While commenting on this year’s competition, Stanbic Bank’s Chief Executive, Patrick Mweheire said, “Stanbic Bank believes that investing in education is a critical vehicle to fostering development in the country. This has been a fantastic competition and the entire programme has shown us the budding entrepreneurship potential in the country. Uganda has over the recent past been hailed as the World’s most entrepreneurial country. However, according to recent studies by the Global Entrepreneurship Monitor (GEM), almost 10% of Ugandans started a business in 2015 yet a fifth of individuals aged 18-64 also discontinued a business in the same year and most business don’t last more than their third year. Young entrepreneurs in particular have generally low growth expectations while few innovate or vary product lines. The National Schools Championships project under this year’s theme, ‘empowering the job creators of tomorrow’ was meant to stretch students to think outside the box beyond just job hunting after school. We can confidently say that after these five months, the students understand the importance of being innovative to create jobs.”

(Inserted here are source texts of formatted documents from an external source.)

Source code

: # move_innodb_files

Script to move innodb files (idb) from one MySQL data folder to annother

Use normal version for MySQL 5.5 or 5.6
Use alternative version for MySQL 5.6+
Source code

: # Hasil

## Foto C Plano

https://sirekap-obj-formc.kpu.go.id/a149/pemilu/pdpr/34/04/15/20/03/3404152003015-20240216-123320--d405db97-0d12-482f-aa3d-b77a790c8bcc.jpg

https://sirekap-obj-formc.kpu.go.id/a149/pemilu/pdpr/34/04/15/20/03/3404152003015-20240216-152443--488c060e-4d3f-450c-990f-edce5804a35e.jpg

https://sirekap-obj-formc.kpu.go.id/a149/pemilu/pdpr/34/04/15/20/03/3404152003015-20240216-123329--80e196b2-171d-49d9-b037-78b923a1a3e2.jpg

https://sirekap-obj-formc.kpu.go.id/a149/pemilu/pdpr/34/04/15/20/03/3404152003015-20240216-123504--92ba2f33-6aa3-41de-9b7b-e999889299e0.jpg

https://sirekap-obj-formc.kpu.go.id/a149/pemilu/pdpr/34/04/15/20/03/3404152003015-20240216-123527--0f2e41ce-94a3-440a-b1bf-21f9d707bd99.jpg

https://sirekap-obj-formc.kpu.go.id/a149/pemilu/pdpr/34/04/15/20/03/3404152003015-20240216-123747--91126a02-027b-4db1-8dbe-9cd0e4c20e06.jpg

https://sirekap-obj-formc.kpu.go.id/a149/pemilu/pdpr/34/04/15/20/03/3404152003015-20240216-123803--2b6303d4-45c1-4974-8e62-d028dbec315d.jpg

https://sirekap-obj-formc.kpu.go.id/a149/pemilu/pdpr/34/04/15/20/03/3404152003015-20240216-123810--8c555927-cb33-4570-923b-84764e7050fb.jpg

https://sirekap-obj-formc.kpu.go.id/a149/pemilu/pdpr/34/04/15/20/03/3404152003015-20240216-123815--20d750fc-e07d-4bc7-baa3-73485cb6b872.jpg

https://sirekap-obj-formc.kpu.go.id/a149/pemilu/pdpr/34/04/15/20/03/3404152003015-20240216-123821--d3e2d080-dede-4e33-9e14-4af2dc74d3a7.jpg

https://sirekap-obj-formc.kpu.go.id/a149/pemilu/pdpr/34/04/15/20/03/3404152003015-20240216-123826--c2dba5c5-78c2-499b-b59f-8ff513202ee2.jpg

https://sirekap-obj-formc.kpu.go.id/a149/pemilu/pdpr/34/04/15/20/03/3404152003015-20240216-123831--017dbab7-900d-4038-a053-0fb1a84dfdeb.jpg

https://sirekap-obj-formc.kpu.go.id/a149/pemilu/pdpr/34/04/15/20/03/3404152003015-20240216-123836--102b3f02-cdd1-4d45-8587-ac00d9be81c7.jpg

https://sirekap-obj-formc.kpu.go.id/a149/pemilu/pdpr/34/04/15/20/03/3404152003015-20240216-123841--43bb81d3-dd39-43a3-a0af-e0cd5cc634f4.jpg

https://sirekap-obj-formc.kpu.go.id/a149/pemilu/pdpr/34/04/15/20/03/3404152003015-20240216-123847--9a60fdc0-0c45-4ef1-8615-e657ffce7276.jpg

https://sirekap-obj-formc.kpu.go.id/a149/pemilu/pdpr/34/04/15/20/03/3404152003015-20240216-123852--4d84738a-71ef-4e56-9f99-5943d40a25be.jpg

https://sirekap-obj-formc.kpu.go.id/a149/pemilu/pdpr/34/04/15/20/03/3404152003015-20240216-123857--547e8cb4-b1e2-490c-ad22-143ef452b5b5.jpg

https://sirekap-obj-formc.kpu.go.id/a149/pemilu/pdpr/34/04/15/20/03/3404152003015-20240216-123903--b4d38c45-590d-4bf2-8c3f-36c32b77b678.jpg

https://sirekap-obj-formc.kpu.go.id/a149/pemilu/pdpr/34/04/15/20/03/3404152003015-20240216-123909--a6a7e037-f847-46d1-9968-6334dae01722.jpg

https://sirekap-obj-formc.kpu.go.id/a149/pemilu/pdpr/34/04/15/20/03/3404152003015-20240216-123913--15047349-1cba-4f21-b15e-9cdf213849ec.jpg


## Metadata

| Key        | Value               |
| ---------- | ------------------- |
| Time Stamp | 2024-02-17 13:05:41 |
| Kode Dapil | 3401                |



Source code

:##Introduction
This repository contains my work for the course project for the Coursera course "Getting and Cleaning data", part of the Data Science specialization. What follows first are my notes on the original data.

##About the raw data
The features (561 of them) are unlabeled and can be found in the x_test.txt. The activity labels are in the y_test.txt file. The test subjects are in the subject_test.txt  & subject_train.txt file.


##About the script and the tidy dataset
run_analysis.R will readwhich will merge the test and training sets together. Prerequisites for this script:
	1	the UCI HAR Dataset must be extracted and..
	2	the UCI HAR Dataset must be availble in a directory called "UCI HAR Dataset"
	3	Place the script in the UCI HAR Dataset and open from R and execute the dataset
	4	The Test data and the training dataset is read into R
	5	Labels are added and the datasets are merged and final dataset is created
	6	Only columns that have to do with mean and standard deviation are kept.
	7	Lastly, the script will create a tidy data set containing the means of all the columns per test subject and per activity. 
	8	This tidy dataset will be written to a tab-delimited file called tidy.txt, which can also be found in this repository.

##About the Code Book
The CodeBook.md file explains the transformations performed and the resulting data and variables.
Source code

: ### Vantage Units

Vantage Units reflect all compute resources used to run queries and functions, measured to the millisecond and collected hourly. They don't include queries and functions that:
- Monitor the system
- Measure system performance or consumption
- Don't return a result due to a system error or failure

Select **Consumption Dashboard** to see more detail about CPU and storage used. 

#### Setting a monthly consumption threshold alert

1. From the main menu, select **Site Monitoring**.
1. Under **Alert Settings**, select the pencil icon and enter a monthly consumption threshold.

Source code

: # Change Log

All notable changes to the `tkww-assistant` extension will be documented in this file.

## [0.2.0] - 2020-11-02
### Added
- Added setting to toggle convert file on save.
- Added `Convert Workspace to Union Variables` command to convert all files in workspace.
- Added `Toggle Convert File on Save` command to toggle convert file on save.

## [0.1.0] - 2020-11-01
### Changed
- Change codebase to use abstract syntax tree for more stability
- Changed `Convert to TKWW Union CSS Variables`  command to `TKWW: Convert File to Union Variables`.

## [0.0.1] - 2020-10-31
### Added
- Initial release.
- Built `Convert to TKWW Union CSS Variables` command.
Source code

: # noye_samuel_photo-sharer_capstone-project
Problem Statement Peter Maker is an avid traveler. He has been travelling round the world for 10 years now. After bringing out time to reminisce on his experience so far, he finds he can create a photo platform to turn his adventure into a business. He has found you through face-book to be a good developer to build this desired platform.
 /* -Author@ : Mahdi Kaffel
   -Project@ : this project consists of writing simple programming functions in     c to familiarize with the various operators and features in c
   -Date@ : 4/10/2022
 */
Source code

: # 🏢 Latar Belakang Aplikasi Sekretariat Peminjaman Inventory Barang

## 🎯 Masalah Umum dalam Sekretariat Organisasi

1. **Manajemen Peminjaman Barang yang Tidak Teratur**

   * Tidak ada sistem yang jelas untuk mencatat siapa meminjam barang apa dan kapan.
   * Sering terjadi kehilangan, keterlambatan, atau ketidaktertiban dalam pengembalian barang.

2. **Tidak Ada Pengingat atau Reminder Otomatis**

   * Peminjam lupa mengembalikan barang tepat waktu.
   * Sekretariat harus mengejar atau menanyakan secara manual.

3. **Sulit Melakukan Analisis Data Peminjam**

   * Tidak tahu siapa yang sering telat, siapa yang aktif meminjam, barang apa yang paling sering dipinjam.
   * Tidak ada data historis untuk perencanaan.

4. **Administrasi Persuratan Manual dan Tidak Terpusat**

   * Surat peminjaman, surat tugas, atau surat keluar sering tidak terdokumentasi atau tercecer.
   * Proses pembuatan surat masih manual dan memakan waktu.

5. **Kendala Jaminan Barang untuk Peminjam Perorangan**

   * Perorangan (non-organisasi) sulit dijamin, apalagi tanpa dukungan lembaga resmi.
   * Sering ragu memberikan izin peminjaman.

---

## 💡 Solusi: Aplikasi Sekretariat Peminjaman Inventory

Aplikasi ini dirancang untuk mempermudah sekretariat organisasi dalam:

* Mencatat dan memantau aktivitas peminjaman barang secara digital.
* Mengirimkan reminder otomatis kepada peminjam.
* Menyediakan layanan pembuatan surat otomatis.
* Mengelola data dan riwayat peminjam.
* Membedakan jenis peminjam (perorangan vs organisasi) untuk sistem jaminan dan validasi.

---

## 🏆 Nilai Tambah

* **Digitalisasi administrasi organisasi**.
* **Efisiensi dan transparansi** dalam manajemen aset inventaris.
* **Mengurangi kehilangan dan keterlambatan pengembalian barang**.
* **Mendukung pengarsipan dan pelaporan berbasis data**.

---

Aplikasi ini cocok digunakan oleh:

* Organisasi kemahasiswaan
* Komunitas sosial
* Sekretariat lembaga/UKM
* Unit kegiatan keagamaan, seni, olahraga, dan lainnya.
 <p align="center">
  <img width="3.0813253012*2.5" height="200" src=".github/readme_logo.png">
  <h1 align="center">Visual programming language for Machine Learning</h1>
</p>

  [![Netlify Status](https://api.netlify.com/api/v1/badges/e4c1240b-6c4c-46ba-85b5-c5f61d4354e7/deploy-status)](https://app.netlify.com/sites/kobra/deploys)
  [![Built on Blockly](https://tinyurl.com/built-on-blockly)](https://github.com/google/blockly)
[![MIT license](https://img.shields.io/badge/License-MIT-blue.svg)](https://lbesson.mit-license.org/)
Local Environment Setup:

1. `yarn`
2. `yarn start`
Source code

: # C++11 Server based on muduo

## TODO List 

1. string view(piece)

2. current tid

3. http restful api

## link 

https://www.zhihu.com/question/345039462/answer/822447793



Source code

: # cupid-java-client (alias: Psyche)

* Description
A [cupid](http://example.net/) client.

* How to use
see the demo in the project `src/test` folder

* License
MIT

6,000 students from 60 schools across the country took part in this year’s Stanbic National Schools Competition including both Government and private Schools. Students were taken through different stages in the competition including class room tests, oral quizzes, Essay competition, debate competition and finally a business skilling competition all set around financial literacy, life skills, logic, business and entrepreneurship.

The key note speaker, the NSSF Managing Director Richard Byarugaba said, “According to the Uganda Bureau of Statistics (UBOS), unemployment rate in Uganda increased to 2.1% in 2017 from 2% in 2016. The rate has averaged 2.38% from 1991 until 2017, reaching an all-time high of 3.5% in 2002 and a record low of 0.94% in 1991. In addition, every year, over 400,000 young people graduate from tertiary institutions and join the hunt for jobs in a labour market that does not have much to offer. It is therefore imperative that we change strategy and work towards skilling young people so they are not fully dependent on employment but can be able to start sustainable businesses. This will go a long way not only in empowering them but also in growing our economy.”